Fifth, the problem does not relate only to wrong numbers. In fact, the suspicion raised by the Kotak report was not just about data errors, but whether exports were being deliberately overinvoiced to bring in unaccounted money, now that things are getting hotter for hot money to stay on in tax havens. So, the fact that your wrong numbers “inflated exports by about $9.4 billion, which means a margin of error of about 4-5 percent” is way off the mark. You need to look at the authenticity of even those numbers.

Sixth, how do you know that the errors pertain only to this year when the DGCI&S computer and software crashed? The Kotak report that originally raised doubts about your export numbers talked about dubious figures in 2010-11. That’s last year. Not this year.

Let me refresh you on what the Kotak report said, which Firstpost reported in October:

“Our study of exports data of major engineering companies (including automobiles and metals) shows that the increase in their exports does not reconcile with the steep increase in official exports data. In fact, the gap is quite substantial.”

The official export data showed 79 percent year-on-year export growth in 2010-11. Exports by engineering companies in the BSE 500 (the cream of India Inc) show just 11 percent growth. If you want to know the difference in dollars, the engineering export jump accounts for $30 billion (up from $38 billion to $68 billion). The figures for the BSE 500 show a jump of just Rs 61 billion (rupees, not dollars). Converted at the rate of $ 1= Rs 44, this is just $1.38 billion.

As we asked then: Where did the rest of the $28-and-odd billion come from? From itsy-bitsy small engineering companies that are not in the BSE 500? Or was so much of illegal ore mined and sent by the Reddy brothers and their ilk in Goa, Odisha, Karnataka, and Jharkhand?

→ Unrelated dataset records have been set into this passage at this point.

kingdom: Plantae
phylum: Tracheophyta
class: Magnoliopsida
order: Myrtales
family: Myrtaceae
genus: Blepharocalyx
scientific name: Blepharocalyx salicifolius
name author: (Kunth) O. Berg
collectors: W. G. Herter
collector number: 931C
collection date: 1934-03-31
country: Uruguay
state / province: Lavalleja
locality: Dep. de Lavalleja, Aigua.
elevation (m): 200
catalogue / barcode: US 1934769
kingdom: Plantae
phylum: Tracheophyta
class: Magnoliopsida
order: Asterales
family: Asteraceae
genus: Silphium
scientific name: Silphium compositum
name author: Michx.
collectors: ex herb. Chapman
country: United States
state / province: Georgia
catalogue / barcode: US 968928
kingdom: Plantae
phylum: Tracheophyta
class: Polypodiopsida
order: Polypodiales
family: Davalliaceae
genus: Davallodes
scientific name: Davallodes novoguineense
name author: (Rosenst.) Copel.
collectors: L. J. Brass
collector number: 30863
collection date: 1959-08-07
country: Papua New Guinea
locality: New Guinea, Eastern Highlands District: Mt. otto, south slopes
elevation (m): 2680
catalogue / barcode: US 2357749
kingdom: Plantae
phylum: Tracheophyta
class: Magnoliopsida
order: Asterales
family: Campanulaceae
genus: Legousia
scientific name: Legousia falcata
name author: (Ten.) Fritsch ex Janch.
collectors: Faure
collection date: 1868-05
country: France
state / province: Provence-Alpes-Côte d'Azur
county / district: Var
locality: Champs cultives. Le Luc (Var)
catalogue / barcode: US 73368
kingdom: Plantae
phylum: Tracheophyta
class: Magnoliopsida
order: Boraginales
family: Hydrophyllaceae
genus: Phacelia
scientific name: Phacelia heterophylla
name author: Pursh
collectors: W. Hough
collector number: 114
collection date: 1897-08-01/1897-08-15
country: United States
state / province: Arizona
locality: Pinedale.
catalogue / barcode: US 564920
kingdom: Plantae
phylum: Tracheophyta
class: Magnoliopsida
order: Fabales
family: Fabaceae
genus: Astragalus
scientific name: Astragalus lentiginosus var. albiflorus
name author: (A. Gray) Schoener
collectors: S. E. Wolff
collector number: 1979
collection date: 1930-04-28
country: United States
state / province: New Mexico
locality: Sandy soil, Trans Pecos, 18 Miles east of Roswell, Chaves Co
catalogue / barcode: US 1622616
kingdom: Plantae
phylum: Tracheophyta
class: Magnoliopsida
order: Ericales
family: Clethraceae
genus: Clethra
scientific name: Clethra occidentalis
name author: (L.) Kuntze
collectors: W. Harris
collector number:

Or, as the Kotak report suggests, could  it all be overinvoiced exports?

So, Mr Khullar, if the data went wrong this year due to a computer crash, what happened last year? Another unreported computer crash? Or did we really do phenomenally well in 2010-11?

Either way, this is a fit case for a complete investigation by the Comptroller and Auditor General. Who knows, we might end up with a data-scam that is even larger than the 2G spectrum one. It is up to you and your boss Anand Sharma to find out.